If the chordino gene is mutated, the neural tube fails to form. It is hypothesized (Nguyen
et al. 1998) that different concentrations of BMP2B pattern the ventral and lateral regions of the
zebrafish ectoderm and mesoderm, and that the ratio between Chordino and BMP2B may specify
the position along the dorsal-ventral axis. In fishes, however, the notochord may not be the only
structure capable of producing the proteins that block BMP2B. If the notochord fails to form (as
in the floating head or no tail mutations), the neural tube will still be produced. It is possible that
the notochordal precursor cells (which are produced in these mutations) are still able to induce the
neural tube, or that the dorsal portion of the somite precursors can compensate for the lack of a
notochord (Halpern et al. 1993; 1995; Hammerschmidt et al. 1996).
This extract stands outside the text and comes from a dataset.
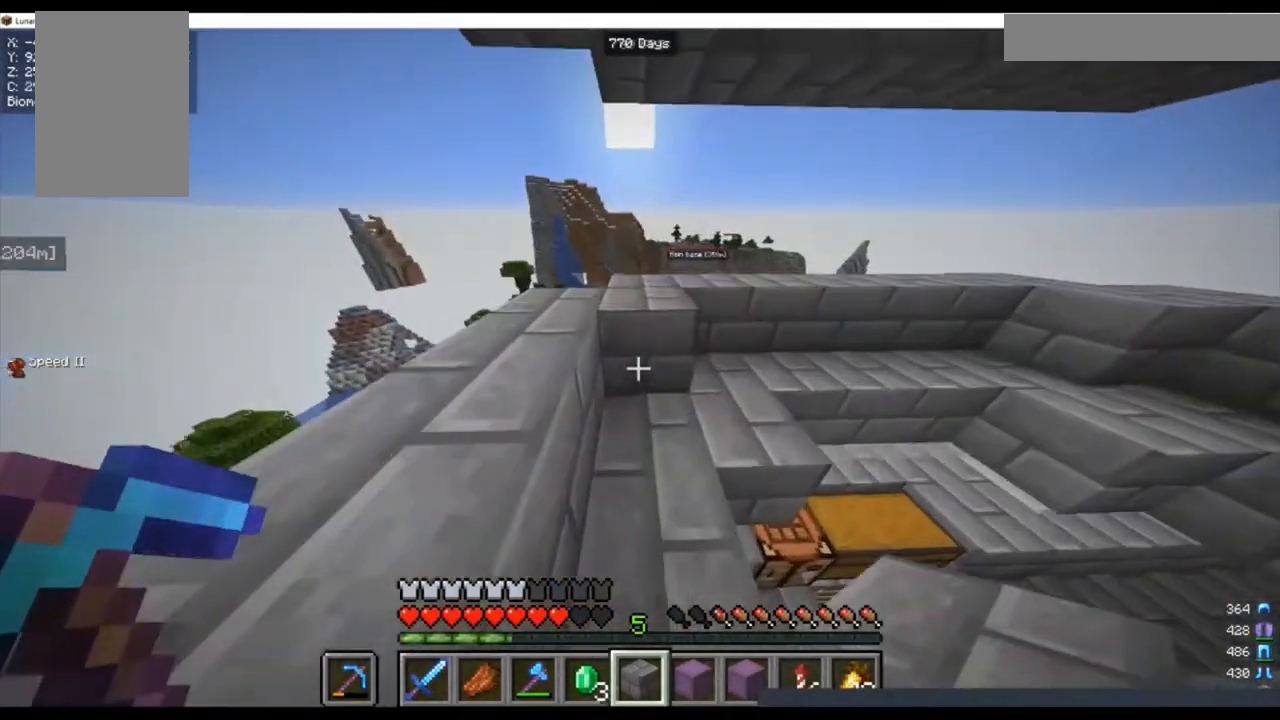
{"keys": ["d", "w"], "mouse": [], "events": [[67, "d", "down"]]}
The embryonic shield appears to acquire its organizing ability in much the same way as
its amphibian counterparts. In amphibians, the endoderm cells beneath the dorsal blastopore lip
(i.e., the Nieuwkoop center) accumulate β-catenin. This protein is critical in amphibians for the
ability of the endoderm to induce the cells above them to become the dorsal lip (organizer) cells.
In zebrafish, the nuclei in that part of the yolk syncytial layer that lies beneath the cells that will
become the embryonic shield similarly accumulate β-catenin. This protein distinguishes the
dorsal YSL from the lateral and ventral YSL regions (Figure 11.7; Schneider et al. 1996).
Inducing β-catenin accumulation on the ventral side of the egg
causes dorsalization and a second embryonic axis (Kelly et al.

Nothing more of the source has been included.